Engineering Contradictions & Design Principles
Engineering Contradiction Analysis
1Measurement precision
If manual survey and damage assessment are used, then accuracy of damage identification can be maintained through professional judgment, but processing time increases to 1-3 days and labor costs increase
Solution Approach 1:
The patent replaces the manual mechanical survey process with an automated image-based AI system. The damage identification model automatically analyzes vehicle images to detect damaged areas, extracting feature vectors and calculating similarity features to identify exceptional areas. This substitution dramatically reduces processing time from 1-3 days to near-real-time while maintaining identification accuracy through sophisticated computer vision algorithms.
2Productivity
If automated image-based damage assessment is used, then processing time is reduced and labor costs decrease, but false positives increase due to reflections and dirt
Solution Approach 1:
The patent applies local quality by treating different candidate damaged areas differently based on their characteristics. The system calculates similarity features between candidate areas and identifies exceptional areas that differ significantly from typical damage patterns. This localized analysis allows the system to filter out false positives caused by reflections and dirt while maintaining sensitivity to real damage, thereby improving reliability without sacrificing processing efficiency.
Solution Approach 2:
The damage prediction module provides feedback by evaluating candidate damaged areas and determining whether they represent real damage or false positives. The system uses the output of the prediction module to optimize the damage detection result, creating a feedback loop that continuously refines detection accuracy. This feedback mechanism enables the system to learn from patterns and improve its ability to distinguish real damage from artifacts like reflections and dirt.
3Device complexity
If traditional damage identification model is used, then simple detection can be performed, but false positives from reflections and dirt cannot be distinguished from real damage
Solution Approach 1:
The patent segments the damage identification process into multiple distinct stages: candidate damaged area detection, feature vector extraction, similarity feature calculation, and exceptional area identification. This segmentation allows each component to be optimized independently while working together to achieve high overall accuracy. The multi-stage approach enables the system to handle complex differentiation between real damage and false positives without requiring an overly complex single-model solution.
Data Source
AI summary
One embodiment can provide a system for detecting optimizing a damage detection result.
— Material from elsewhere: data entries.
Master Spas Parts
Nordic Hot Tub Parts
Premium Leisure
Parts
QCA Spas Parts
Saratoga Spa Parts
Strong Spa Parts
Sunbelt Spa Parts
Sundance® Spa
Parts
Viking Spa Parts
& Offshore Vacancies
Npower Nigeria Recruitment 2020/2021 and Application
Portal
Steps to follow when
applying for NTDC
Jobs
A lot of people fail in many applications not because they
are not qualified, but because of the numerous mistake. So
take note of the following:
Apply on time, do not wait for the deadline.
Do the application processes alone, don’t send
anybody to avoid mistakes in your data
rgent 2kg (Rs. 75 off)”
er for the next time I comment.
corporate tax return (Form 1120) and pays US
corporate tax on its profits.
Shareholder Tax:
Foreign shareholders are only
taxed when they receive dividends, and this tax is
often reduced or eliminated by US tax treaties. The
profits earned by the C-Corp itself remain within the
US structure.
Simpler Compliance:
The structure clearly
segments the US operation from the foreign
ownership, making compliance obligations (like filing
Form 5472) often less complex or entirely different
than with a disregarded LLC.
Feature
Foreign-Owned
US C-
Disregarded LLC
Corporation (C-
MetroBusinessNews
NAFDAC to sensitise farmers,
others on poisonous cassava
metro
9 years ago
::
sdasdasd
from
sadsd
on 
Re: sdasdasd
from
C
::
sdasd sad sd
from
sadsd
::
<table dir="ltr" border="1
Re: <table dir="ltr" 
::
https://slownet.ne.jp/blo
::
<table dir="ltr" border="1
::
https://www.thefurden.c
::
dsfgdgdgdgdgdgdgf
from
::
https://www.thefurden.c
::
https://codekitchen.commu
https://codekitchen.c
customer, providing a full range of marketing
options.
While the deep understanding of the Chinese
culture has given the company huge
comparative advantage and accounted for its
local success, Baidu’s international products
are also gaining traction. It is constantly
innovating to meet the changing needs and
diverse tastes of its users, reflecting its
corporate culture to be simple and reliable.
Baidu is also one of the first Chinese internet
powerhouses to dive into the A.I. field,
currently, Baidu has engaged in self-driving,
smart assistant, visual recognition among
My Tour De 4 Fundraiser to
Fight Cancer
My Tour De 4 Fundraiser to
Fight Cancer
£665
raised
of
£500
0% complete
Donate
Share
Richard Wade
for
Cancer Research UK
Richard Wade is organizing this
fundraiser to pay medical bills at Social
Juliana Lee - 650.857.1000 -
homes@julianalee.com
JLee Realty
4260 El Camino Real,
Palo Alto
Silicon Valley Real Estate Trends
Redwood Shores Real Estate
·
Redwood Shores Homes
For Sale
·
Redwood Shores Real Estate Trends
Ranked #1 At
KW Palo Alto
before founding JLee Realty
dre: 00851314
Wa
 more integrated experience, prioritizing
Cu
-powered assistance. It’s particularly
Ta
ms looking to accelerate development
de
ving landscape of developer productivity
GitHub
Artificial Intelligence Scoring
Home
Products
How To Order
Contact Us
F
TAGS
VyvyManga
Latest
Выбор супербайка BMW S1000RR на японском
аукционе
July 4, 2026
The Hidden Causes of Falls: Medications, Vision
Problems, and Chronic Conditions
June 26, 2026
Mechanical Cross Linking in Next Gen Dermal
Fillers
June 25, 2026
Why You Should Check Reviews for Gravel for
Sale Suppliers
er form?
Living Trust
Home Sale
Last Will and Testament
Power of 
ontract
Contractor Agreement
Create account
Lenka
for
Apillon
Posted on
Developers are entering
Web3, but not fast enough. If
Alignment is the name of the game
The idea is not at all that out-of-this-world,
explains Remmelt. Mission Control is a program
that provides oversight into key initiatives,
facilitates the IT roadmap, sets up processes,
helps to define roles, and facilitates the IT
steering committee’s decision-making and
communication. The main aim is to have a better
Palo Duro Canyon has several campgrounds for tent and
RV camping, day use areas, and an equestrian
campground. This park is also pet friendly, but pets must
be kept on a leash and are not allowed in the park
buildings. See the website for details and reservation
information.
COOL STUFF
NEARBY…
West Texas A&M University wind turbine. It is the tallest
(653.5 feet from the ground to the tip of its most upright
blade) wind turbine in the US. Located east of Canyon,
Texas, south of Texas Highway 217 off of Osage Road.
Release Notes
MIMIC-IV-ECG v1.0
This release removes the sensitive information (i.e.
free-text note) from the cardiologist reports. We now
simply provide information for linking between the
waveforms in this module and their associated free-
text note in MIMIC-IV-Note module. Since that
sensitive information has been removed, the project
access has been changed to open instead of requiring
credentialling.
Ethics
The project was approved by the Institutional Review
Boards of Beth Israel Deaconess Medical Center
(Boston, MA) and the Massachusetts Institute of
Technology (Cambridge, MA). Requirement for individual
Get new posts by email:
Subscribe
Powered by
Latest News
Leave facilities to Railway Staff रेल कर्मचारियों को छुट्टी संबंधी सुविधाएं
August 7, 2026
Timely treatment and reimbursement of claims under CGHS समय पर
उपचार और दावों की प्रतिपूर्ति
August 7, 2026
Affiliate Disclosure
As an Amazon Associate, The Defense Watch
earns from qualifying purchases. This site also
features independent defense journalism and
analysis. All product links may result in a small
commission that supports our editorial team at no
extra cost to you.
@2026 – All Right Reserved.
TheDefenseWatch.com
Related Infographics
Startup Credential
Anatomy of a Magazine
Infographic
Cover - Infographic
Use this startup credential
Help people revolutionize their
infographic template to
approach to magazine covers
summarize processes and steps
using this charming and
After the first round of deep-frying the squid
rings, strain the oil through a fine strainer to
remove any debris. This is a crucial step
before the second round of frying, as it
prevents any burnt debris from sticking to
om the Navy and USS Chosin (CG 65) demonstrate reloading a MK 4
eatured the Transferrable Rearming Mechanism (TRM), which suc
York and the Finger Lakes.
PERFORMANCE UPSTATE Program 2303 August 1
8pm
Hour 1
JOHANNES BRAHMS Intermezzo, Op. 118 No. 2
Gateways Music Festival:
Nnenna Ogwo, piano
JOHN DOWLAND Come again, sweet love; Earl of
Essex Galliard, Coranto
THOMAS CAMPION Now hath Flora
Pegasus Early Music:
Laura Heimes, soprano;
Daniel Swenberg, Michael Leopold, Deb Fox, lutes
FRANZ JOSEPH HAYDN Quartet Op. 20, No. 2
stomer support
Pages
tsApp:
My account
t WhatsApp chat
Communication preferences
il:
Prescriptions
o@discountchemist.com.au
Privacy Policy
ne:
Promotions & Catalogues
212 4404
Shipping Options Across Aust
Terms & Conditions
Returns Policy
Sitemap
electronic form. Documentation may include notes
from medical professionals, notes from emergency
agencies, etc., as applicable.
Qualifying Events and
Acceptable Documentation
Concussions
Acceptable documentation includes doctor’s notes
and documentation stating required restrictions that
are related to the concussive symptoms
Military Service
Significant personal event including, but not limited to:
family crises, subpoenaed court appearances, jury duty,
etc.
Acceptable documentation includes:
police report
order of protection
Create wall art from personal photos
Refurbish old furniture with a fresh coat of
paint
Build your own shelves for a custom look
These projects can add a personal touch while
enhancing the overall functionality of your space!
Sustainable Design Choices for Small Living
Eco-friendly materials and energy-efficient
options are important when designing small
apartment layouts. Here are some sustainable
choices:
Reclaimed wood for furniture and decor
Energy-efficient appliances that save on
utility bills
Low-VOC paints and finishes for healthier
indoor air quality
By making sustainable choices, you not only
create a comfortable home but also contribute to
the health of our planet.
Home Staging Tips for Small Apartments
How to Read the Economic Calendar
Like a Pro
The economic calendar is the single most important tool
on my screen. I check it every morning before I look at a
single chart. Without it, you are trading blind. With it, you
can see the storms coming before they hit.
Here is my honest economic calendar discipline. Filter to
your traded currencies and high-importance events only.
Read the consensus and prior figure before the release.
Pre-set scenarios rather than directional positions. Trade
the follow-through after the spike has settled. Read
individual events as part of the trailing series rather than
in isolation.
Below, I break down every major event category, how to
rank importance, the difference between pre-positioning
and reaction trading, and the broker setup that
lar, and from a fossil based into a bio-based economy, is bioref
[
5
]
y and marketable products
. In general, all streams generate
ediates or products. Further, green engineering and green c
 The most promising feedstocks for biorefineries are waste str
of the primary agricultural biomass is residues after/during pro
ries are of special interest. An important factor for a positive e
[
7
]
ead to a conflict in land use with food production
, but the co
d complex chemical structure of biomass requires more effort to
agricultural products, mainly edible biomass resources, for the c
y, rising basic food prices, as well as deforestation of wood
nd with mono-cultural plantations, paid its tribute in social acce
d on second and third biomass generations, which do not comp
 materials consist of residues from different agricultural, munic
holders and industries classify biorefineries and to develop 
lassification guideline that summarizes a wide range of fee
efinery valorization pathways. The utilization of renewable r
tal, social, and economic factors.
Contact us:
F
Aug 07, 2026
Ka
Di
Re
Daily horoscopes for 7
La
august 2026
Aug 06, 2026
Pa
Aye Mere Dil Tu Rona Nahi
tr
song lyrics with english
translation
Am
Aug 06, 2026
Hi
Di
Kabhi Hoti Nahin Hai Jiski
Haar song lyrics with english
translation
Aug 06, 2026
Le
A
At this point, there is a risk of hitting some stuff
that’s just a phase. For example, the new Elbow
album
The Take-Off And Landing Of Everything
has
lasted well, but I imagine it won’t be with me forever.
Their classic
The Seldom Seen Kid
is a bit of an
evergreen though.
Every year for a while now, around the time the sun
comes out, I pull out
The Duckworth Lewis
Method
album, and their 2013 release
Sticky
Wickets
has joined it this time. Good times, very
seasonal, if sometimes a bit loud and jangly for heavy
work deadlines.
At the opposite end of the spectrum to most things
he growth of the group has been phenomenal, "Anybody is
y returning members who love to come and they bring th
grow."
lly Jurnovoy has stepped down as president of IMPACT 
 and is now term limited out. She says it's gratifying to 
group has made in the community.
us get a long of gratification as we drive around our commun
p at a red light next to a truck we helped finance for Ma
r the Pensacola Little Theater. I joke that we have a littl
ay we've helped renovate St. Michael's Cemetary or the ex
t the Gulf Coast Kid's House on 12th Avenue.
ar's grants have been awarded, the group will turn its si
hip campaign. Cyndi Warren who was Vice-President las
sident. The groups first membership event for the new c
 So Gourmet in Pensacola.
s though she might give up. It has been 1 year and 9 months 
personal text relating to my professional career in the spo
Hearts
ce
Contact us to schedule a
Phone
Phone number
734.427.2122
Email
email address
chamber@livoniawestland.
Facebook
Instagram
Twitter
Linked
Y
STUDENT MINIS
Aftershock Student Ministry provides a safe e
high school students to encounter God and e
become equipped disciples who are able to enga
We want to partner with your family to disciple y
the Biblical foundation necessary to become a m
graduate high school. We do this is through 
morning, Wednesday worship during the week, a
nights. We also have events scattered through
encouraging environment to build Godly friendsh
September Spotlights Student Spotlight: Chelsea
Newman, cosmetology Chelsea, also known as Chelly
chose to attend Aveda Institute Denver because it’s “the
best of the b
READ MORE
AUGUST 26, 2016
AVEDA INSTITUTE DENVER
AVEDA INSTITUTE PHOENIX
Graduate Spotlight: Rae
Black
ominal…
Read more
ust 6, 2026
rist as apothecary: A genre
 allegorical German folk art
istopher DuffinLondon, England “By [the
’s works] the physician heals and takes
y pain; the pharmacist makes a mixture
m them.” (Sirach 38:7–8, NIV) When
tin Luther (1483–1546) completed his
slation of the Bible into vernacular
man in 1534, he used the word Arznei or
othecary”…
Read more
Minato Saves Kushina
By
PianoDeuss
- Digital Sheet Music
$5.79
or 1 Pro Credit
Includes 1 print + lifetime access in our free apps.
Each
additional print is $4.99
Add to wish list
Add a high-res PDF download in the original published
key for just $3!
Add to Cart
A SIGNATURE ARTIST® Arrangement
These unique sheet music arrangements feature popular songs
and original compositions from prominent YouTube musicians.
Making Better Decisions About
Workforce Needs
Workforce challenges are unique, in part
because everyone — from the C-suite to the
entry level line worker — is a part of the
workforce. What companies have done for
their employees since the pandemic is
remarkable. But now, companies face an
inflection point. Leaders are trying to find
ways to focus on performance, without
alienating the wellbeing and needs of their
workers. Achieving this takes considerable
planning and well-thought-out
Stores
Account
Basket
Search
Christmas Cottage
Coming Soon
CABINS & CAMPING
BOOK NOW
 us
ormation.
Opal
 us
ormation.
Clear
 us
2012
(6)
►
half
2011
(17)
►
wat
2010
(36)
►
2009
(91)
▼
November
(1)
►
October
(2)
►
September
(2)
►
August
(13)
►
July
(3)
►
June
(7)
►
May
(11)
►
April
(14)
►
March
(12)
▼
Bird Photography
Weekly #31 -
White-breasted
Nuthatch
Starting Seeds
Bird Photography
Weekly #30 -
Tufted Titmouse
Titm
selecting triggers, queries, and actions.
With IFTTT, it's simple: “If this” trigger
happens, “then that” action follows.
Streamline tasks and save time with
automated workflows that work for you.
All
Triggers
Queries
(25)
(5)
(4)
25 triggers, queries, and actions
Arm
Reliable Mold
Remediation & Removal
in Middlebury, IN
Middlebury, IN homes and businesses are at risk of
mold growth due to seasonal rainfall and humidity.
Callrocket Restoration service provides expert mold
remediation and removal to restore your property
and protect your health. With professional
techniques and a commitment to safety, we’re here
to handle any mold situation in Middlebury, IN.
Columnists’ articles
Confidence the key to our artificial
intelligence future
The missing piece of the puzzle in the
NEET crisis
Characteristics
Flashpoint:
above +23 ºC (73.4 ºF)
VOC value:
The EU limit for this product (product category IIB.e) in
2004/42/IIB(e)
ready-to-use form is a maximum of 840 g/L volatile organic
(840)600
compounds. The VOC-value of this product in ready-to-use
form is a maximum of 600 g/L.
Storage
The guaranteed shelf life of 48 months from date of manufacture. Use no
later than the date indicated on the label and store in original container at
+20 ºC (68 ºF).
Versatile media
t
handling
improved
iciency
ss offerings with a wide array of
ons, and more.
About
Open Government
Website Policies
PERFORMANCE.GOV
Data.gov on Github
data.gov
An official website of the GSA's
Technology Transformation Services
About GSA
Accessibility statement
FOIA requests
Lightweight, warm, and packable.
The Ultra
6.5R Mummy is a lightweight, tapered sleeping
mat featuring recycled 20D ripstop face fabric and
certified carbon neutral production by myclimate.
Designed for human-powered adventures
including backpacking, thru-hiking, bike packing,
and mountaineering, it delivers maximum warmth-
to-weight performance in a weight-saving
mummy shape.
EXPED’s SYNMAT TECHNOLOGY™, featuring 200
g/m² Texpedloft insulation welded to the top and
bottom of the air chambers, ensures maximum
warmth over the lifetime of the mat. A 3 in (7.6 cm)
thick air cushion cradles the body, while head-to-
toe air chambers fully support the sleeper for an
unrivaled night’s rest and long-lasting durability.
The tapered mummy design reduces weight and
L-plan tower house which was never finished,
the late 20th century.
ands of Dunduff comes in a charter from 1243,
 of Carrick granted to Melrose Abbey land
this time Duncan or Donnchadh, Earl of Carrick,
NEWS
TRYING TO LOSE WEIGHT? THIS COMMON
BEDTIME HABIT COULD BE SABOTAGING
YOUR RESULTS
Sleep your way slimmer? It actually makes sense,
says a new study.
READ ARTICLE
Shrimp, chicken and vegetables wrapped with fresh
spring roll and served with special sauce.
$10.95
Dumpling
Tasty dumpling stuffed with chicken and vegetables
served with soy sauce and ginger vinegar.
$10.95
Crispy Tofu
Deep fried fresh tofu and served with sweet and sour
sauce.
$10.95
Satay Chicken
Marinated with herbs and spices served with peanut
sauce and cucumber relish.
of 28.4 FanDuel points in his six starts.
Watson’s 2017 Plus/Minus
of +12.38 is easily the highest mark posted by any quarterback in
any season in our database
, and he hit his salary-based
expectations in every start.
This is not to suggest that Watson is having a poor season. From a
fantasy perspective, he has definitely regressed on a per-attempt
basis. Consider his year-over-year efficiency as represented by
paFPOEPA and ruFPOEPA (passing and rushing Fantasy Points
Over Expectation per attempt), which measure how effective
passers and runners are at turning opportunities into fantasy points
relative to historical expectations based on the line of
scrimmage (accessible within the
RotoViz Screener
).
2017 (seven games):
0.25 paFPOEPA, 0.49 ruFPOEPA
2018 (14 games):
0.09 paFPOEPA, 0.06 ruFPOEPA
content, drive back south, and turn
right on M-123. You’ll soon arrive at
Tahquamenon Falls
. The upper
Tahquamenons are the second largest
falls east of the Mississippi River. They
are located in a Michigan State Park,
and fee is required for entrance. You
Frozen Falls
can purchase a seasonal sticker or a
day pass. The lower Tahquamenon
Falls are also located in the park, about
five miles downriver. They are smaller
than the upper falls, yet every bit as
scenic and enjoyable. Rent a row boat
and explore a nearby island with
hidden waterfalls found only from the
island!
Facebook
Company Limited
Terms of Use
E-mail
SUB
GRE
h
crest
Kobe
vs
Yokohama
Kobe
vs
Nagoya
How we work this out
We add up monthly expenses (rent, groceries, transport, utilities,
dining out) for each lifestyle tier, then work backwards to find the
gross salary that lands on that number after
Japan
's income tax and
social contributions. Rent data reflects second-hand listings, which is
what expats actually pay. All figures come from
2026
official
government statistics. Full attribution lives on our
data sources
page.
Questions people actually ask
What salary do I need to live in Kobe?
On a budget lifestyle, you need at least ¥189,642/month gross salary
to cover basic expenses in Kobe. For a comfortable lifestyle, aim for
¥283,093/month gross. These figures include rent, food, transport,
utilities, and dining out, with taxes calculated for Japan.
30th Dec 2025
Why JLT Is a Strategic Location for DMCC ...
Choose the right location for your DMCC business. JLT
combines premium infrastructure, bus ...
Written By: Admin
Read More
During operation, the system can obtain a digital image of a damaged vehicle, identify a set of candidate damaged areas from the digital image as the damage detection result. The system can then extract a set of feature vectors corresponding to the set of candidate damaged areas For each candidate damaged area, the system can calculate a set of similarity features between the candidate damaged area and other candidate damaged areas in the set of candidate damaged areas based on the set of feature vectors. The system can input the set of similarity features to a damage prediction module. The system can then determine whether the candidate damaged area is an exceptional area based on an output of the damage prediction module to optimize the damage detection result.